Pour les ménages se chauffant au gaz, les prochaines semaines risquent d’être compliquées côté budget. D’après le directeur de la fondation Hexagone, François Pierrard, interrogé par CNews, le prix du gaz français pourrait être lourdement affecté dans les prochaines semaines par le contexte international, notamment la guerre au Moyen-Orient et le détroit d’Ormuz. Pourtant, le gaz français domestique se situe déjà en quatrième place des gaz les plus chers dans l’Union européenne.

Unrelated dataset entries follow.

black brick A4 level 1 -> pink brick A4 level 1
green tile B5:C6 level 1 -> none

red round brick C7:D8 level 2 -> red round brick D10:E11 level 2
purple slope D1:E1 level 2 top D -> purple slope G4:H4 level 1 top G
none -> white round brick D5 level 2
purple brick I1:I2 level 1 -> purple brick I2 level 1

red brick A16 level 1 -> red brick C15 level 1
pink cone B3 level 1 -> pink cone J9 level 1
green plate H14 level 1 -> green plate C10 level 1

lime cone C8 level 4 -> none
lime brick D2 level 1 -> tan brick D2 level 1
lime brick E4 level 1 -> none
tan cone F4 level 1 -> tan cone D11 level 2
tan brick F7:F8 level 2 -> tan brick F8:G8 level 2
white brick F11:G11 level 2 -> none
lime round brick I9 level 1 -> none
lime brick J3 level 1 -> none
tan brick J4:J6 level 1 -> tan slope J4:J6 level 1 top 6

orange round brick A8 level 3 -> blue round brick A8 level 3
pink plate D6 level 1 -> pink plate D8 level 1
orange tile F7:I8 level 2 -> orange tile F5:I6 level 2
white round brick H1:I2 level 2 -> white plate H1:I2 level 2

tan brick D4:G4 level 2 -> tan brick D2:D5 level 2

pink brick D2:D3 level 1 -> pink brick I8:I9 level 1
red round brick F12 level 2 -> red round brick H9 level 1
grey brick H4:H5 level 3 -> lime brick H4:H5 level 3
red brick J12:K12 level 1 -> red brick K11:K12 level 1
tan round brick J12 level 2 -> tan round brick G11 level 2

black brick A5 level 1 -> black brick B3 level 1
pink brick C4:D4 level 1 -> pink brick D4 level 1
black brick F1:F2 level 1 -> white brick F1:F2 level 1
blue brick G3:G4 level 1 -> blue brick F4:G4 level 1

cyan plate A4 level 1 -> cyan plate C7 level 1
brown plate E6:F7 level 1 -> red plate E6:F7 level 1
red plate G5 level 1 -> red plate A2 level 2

Mais cette position n’est pas due à la fiscalité sur le gaz, elle est due avant tout aux coûts des réseaux et à des politiques nationales. D’abord, le certificat d’économie d’énergie, dispositif mis en place par le gouvernement Villepin, a ensuite vu son poids budgétaire multiplié par trois depuis 2019 selon le directeur d’Hexagone.
Un système inflationniste
L’autre raison qui amène à penser que la France va subir une forte hausse des budgets des ménages, c’est le réseau de distribution du gaz. La France possède en effet 200 000 km de canalisations pour l’amener. Mais sous l’effet de politiques, ou sous l’effet de changements d’habitudes de consommation, la consommation de gaz peut diminuer. C’est à ce moment qu’advient le problème, puisque les prix sont alors répartis sur des volumes plus faibles et le prix du gaz au kW/h augmente.
Autant de facteurs qui créent un contexte de consommation désavantageux pour les consommateurs. «Tous les ingrédients sont réunis pour avoir un impact assez significatif sur le pouvoir d’achat des ménages» explique François Pierrard.